Волшебный у ведьмы чай, то спелой земляникой на языке обернётся, то медовым нектаром, а то мятным холодком освежит. Пьёшь, и словно в летний зной окунаешься, пенье жаворонка слышишь, шелест ветра в траве, кузнечикову болтовню. Хорошо такой зимними вечерами потягивать, или зябкой осенью, как сейчас. Не удержался Антип, глядя на умиротворённого королевича, тоже пригубил из толстостенной чашки. А там и за добавкой потянулся.

– Ну, так что у тебя за беда, Елисей? – спрашивает ведьма, а сама баранку в розетку с вареньем макает. – Хворь какая приключилась? Любовь несчастная? Или наоборот, отвадить кого требуется?

– Нет, тётя Яга, – улыбается королевич. – Мне бы понять – в чём смысл моей жизни?

У ведьмы от неожиданности чай носом пошел, баранка маковая в горле колом встала, глаза из орбит вылезли. Не пройдись ей Антип кулаком вдоль спины, задохнулась бы.

– Голубчик, – отдышавшись, спрашивает гостя Яга, – и кто ж тебя, серебряного, надоумил с таким вопросом ко мне прийти?

– Никто, – отвечает Елисей. – Сам решил. Ты ведь всем моим предкам советом помогала. А чем я хуже?

– Твои предки, пряник ты мой медовый, ко мне с другими просьбами приходили, – отвечает Яга. – Василису Премудрую помочь отыскать, или там яблочки молодильные для отца умирающего, или идолище поганое победить.

– В том-то и дело! – горячится королевич. – Им легко было, всем этим дедам-прадедам. Они знали что делать. А я не знаю. Ни войн, ни идолищ поганых, да и родители здравствуют, слава Богу. Вот и получается, дожил я до совершеннолетия, а ничего выдающегося не сделал.

– А зачем тебе что-то выдающееся делать? – спрашивает ведьма.

– Ну, как зачем? – недоумевает Елисей, – должен же я совершить какой-то подвиг, чтобы жизнь не зря прожить!

– Сокол ясный, смысл жизни не измеряется подвигами, – вразумляет его ведьма. – Погляди на Антипа, как думаешь, в чём смысл его жизни?

– Не знаю, – признается принц.

– В тебе, барин золотой, – отвечает ведьма. – Он тебя с младенчества тетюшкал, как о собственном сыне заботился. Не это ли подвиг – всецело посвятить себя другому человеку?

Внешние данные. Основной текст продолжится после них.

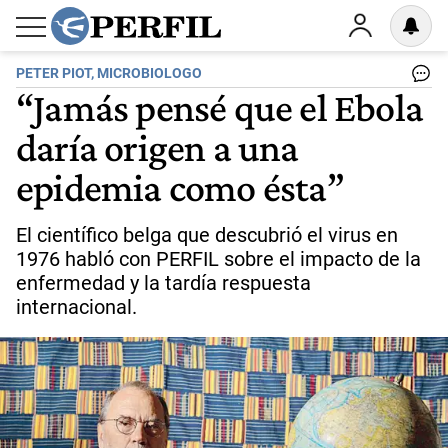
PETER PIOT, MICROBIOLOGO
“Jamás pensé que el Ebola
daría origen a una
epidemia como ésta”
El científico belga que descubrió el virus en
1976 habló con PERFIL sobre el impacto de la
enfermedad y la tardía respuesta
internacional.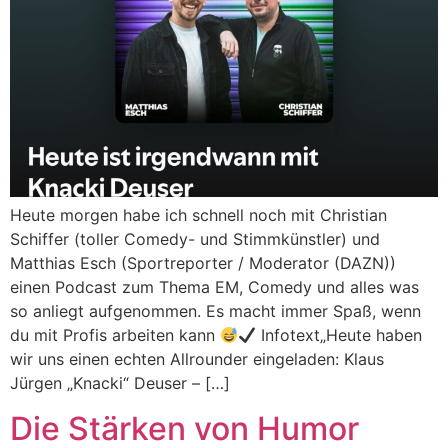
Heute morgen habe ich schnell noch mit Christian
Schiffer (toller Comedy- und Stimmkünstler) und
Matthias Esch (Sportreporter / Moderator (DAZN))
einen Podcast zum Thema EM, Comedy und alles was
so anliegt aufgenommen. Es macht immer Spaß, wenn
du mit Profis arbeiten kann
Infotext„Heute haben
wir uns einen echten Allrounder eingeladen: Klaus
Jürgen „Knacki“ Deuser – […]
Die Stärken von Humor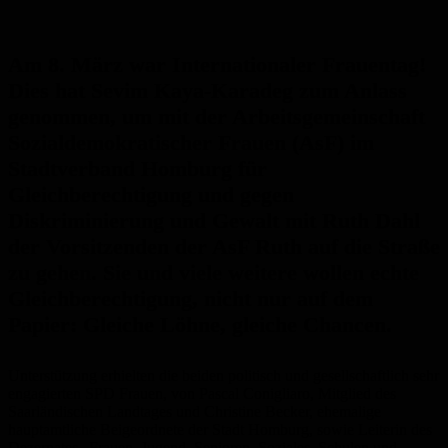
Am 8. März war Internationaler Frauentag!
Dies hat Sevim Kaya-Karadeg zum Anlass
genommen, um mit der Arbeitsgemeinschaft
Sozialdemokratischer Frauen (AsF) im
Stadtverband Homburg für
Gleichberechtigung und gegen
Diskriminierung und Gewalt mit Ruth Dahl
der Vorsitzenden der AsF Ruth auf die Straße
zu gehen. Sie und viele weitere wollen echte
Gleichberechtigung, nicht nur auf dem
Papier: Gleiche Löhne, gleiche Chancen.
Unterstützung erhielten die beiden politisch und gesellschaftlich sehr
engagierten SPD Frauen, von Pascal Conigliaro, Mitglied des
Saarländischen Landtages und Christine Becker, ehemalige
hauptamtliche Beigeordnete der Stadt Homburg, sowie Leiterin des
Dezernates „Frauen, Jugend, Senioren, Soziales, Schulen und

– Ой, да какой это подвиг – непоседу-егозу уму-разуму учить, – отмахивается Антип.

– Ну, хорошо, – сердито зыркает на дядьку ведьма и с надеждой к королевичу обращается. – Может ты, бриллиантовый, в науках силён? Прославься каким-нибудь открытием, точно не зря жизнь проживёшь.

– Ах, тётенька, – сникает королевич, – я об этом тоже думал. Да, видать, нет во мне ничего от бабушки моей, Василисы Премудрой. И учился, вроде, неплохо, а ни в чём не преуспел.

– Ох, ну и задал ты мне задачу, – вздыхает ведьма.

– Тётя Яга, миленькая, помоги мне, а уж я – отблагодарю! Всем, чем смогу! – собачьими глазами смотрит королевич.

– Ладно, давай свою руку, погадаю что ли, – вздыхает ведьма. Вертит Елисееву ладонь и так и эдак, бормочет что-то себе под нос, пальцем по линиям водит. И чем дольше водит, тем радостней её лицо делается. – Ну, вот что, – говорит королевичу. – Иди-ка ты домой, яхонт мой магрибский. Найдёшь ты смысл жизни в ближайшее время. А если он тебе не понравится – приходи через месяц, подумаем, что ещё можно сделать.

– Хоть скажи, в чём он заключается, смысл этот? – умоляет королевич.

– Не могу, – качает головой ведьма, – ты первым должен его вслух произнести.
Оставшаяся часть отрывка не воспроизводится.